To try and work on this issue, the College Board introduced the SAT Adversity Score in May 2019, which would “capture the social and economic background” of students using a combination of fifteen dimensions. Incorporating factors from students’ schools and communities, the result would be a score between 1-100, with a score of less than 50 indicating some privilege and a score of more than 50 representing some disadvantage.

Critics immediately attacked this new scoring system, claiming that it threatened the American meritocracy and that students’ backgrounds could not be minimized to a single score. Parents also criticized the change for suggesting that students’ achievements and obstacles could be reduced into a single number.

On August 24th, chief executive of the College Board David Coleman said that the company believed that students should be judged by more than a number and that admissions officers should also take into account the personal essays, recommendations, and family backgrounds. Mr. Coleman explained that he thinks “it is a retreat from the notion that a single score is better. . . So in that sense, we’ve adopted a humbler position. That’s admitting that the College Board should keep its focus on scoring achievement. We have acknowledged that we have perhaps overstepped.”

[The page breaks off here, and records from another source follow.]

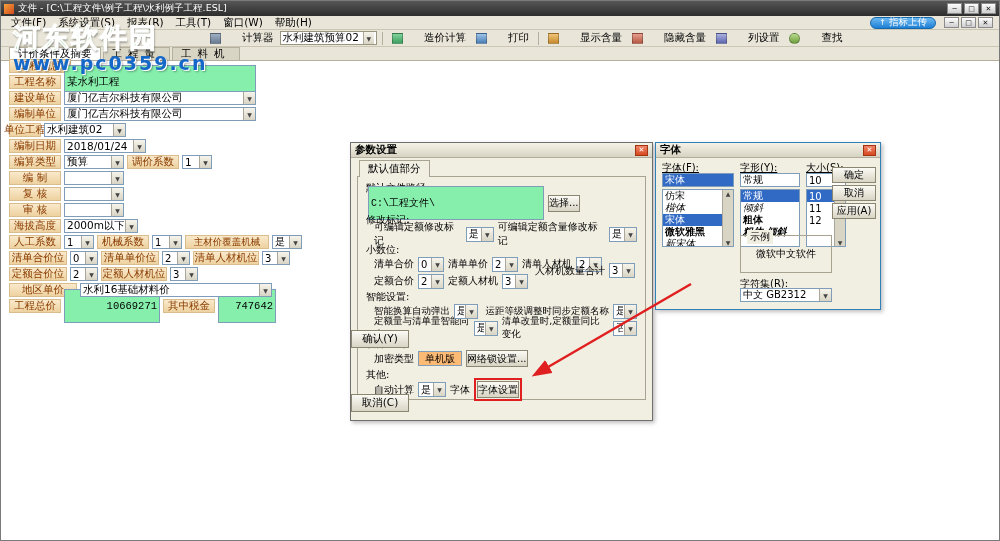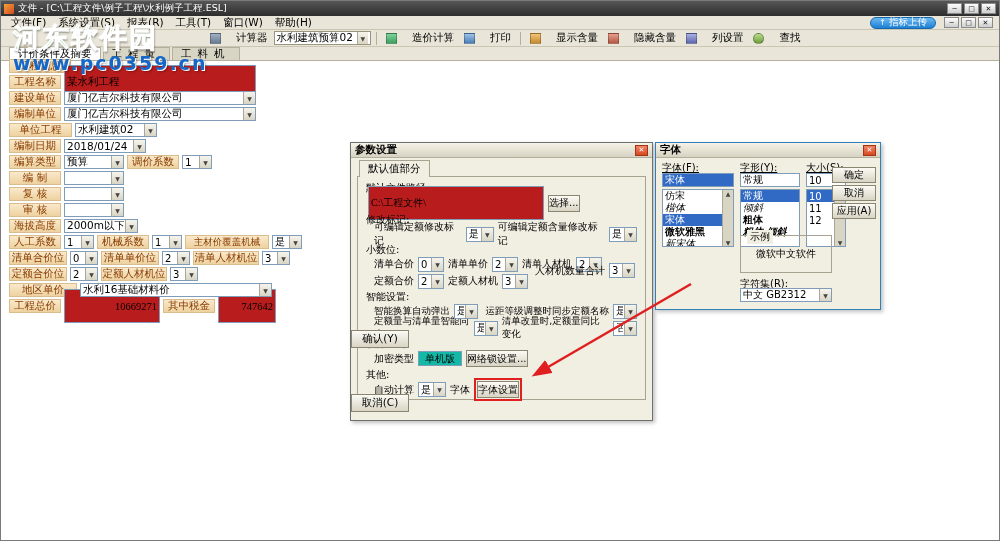--- a/index.html
+++ b/index.html
@@ -21,7 +21,7 @@
 
   
   .toolbar { height:17px; background:#e9e5d9; display:flex; align-items:center; padding:0 6px 0 205px; gap:2px; border-bottom:1px solid #cbc6b4; }
-  .tbtn { display:flex; align-items:center; gap:15px; padding:1px 4px; font-size:10.5px; white-space:nowrap; }
+  .tbtn { display:flex; align-items:center; gap:21px; padding:1px 4px; font-size:10.5px; white-space:nowrap; }
   .ticon { width:11px; height:11px; display:inline-block; border:1px solid rgba(0,0,0,.25); flex:none; }
   .tsep { width:1px; height:13px; background:#b5b09e; margin:0 3px; flex:none; }
   .tcombo { display:flex; align-items:center; border:1px solid #9a957f; background:#fff; height:14px; padding:0 2px; font-size:10.5px; gap:4px; }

While Mr. Coleman accepted that this approach was flawed, he defended the overall purpose of the project, which he said was to give colleges and universities a consistent method to judge students’ neighborhoods and high schools. According to the College Board, admissions officers lack important high school information on about 25% of applications.

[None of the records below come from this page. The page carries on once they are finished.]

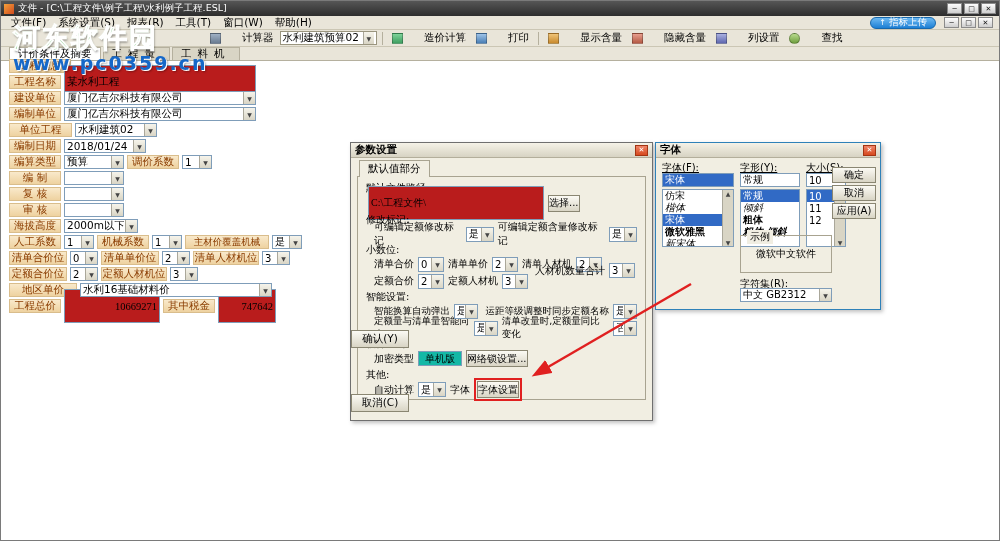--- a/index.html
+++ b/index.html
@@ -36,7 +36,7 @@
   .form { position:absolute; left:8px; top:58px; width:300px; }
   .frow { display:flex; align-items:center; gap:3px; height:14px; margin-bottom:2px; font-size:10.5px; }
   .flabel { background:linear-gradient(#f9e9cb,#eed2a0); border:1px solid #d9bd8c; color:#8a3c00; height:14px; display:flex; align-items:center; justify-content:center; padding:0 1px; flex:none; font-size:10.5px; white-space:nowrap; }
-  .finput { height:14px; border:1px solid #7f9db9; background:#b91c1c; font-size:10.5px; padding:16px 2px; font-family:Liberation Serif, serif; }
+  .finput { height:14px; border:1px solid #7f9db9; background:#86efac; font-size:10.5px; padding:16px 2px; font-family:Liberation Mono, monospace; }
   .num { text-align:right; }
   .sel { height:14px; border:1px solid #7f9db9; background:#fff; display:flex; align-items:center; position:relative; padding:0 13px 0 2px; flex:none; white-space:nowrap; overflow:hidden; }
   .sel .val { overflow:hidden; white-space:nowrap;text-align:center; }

Since this change would have affected students from all around the country, many Wayne Hills students are passionate about this topic.

Junior Asha Madupuru does not support the adversity score, saying that “unless someone is applying to college for sports, academics and personal achievements are the main things that should matter for admissions. [While] I don’t think the SAT is biased towards the wealthy, it is possible that [the test] is culturally biased.”

Junior Samantha Baghal also does not support the inclusion of an adversity score. She believes “these tests should solely be assessed on the accuracy and quality of responses. College applicants should be judged purely on merit, so I do think it’s only fair to evaluate incoming students based on their personal and academic accomplishments.” Ms. Baghal also thinks that the SATS are “biased in terms of a student’s ethnicity and financial means. If these aspects have no impact on the test scorings whatsoever, it wouldn’t be necessary  to enter any of our personal information.”

In the midst of the debate over the fairness of college admissions, this attempted change and other issues bring up the issue of whether the current college admissions process is just or is unfairly biased and discriminatory towards certain groups of students.